Elastic properties and activation energy profiles of viscosity in Ge–Se system across the glass-transition range

• The relation between the shear modulus and the viscosity of Ge–Se system is examined.
• The Wachtman equation describes reasonably well the shear modulus data.
• The shoving model for viscosity is well applicable even to the glass state.
• The VFT–BSCNF relation is applied to the low viscosity regime.
• The activation energy exhibits a maximum value across the glass-transition range.
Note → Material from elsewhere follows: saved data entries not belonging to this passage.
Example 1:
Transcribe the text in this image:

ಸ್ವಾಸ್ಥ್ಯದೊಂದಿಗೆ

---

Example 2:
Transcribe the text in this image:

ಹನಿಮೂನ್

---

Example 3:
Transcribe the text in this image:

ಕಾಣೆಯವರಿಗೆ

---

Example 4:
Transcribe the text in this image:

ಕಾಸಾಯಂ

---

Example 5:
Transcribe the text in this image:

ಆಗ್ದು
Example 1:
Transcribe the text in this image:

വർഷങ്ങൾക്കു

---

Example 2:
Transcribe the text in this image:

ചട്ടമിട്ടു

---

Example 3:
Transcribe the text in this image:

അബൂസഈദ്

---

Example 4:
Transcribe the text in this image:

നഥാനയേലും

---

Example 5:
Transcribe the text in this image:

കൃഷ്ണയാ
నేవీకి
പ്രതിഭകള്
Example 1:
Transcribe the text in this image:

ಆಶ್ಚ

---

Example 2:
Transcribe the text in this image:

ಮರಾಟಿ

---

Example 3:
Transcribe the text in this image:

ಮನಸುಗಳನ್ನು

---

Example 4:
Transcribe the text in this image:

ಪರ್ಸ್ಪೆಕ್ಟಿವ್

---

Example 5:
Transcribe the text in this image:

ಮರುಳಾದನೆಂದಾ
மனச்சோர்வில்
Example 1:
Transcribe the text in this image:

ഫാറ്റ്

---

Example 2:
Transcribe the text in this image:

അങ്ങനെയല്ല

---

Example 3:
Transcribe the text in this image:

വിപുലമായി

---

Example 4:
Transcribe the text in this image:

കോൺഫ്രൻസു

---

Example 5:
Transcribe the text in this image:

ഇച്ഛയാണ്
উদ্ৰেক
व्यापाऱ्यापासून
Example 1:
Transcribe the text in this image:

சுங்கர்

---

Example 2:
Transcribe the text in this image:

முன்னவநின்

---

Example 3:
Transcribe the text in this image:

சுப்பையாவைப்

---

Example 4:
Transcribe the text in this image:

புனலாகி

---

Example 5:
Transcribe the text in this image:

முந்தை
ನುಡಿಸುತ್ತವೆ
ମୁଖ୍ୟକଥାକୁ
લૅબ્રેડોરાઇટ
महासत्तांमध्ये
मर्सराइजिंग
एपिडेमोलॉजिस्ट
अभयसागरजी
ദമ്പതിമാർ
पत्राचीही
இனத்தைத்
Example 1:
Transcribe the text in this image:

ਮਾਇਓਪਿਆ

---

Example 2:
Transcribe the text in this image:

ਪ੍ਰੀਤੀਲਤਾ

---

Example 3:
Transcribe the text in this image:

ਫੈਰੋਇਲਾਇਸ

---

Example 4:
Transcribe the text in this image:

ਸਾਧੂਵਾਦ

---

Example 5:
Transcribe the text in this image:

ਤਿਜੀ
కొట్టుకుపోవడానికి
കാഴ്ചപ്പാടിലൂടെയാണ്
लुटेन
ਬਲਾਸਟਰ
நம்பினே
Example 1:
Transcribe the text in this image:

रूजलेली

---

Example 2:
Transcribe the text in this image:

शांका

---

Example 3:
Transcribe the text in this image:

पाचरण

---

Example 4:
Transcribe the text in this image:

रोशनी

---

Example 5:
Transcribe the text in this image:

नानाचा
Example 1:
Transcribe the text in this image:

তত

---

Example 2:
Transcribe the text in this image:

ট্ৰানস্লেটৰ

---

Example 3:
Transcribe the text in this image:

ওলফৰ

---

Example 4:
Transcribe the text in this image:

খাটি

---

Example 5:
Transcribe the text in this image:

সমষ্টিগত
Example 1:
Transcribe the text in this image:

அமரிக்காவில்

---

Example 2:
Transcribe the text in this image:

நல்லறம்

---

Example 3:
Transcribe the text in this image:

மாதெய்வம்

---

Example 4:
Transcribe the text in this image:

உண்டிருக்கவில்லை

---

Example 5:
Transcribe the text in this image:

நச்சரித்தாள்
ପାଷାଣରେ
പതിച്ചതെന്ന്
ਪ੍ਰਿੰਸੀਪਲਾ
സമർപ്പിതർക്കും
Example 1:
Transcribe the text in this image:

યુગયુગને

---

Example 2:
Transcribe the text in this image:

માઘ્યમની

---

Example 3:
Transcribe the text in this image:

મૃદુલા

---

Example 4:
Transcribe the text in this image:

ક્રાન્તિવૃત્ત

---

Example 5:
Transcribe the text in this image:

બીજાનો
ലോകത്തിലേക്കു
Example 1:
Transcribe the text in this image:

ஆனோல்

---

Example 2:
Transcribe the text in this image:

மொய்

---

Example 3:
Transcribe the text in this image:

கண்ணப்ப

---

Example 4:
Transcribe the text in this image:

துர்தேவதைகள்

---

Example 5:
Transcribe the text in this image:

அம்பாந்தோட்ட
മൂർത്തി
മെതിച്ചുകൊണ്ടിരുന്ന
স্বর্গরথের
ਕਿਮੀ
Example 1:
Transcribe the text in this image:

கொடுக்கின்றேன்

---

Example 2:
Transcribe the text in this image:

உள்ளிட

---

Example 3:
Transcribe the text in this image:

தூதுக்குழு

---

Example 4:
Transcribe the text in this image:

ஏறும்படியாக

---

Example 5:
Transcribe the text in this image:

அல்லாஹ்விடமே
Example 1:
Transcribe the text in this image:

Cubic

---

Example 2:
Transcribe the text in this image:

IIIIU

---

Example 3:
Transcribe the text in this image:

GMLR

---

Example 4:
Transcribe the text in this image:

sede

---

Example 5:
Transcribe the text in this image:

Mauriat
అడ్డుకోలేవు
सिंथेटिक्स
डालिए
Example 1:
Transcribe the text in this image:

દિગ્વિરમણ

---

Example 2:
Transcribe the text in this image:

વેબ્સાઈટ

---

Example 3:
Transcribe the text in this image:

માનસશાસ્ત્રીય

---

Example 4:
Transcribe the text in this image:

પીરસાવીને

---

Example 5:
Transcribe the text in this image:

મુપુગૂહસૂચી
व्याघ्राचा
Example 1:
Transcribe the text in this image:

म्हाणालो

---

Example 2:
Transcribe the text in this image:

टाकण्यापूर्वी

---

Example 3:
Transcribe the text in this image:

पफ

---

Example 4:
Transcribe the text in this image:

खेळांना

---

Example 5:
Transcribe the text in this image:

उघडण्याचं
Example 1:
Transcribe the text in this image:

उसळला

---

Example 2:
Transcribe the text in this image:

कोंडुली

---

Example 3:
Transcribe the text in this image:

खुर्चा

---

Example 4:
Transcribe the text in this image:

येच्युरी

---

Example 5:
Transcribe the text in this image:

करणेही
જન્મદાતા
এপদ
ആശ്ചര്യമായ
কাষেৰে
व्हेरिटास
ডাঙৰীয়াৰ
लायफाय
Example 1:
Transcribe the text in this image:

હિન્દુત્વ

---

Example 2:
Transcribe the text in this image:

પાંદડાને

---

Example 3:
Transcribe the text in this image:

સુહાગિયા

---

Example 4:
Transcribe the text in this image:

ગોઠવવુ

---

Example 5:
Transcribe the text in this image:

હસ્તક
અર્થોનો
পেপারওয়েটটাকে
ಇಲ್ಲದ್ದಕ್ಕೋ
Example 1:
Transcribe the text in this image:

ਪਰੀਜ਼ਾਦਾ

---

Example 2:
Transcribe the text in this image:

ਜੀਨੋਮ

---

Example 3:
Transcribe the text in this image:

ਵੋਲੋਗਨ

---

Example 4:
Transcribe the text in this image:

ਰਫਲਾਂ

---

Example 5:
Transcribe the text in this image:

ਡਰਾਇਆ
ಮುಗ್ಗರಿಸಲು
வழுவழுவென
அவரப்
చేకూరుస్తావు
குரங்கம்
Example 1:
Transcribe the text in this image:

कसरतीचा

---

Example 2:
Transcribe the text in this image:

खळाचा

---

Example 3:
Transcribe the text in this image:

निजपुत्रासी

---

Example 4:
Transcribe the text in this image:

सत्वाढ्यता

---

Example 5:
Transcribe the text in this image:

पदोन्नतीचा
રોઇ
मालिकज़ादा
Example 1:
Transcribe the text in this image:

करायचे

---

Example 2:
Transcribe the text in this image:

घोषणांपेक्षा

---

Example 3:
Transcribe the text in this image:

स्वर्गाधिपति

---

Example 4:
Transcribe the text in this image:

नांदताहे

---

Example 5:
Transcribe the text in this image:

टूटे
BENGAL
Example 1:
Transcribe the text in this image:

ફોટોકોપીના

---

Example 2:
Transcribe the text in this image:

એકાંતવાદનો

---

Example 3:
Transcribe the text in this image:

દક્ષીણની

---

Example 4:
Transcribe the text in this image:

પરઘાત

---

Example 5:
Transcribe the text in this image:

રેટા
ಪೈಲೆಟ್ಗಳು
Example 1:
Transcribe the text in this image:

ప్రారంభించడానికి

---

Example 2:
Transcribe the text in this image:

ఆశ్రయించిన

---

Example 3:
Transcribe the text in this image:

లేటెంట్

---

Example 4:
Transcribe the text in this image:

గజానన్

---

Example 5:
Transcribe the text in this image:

The relation between the temperature dependence of shear modulus G(T) and viscosity η(T) of GexSe1 − x (0 ≤x≤0.30) system across the glass-transition range is investigated using several ideas: the Wachtman equation for G, the shoving model and the bond strength–coordination number fluctuation (BSCNF) model of viscosity. Firstly, the present study shows that the empirical Wachtman equation reproduces reasonably well the shear modulus data. Next, it is shown that the shoving model implemented with the analysis of G describes quite well the high viscosity data in the glass state. Besides, the viscosity in the supercooled liquid side, especially for Ge3Se7, exhibits a clear change from Arrhenius-like to VFT-like temperature dependence upon heating. From the viscosity analysis for the composition GeSe4, GeSe3 and Ge3Se7, we obtain a maximum value for the activation energy across the glass-transition range. This result implies that there is an energetic barrier that the structural units need to surmount collectively before the occurrence of the viscous flow. The temperature variation of the activation energy also suggests that in terms of the BSCNF model, the decomposition of network structure upon heating is linked with the collective excitations of the structural units, which gives a viewpoint relevant to the softening of glass.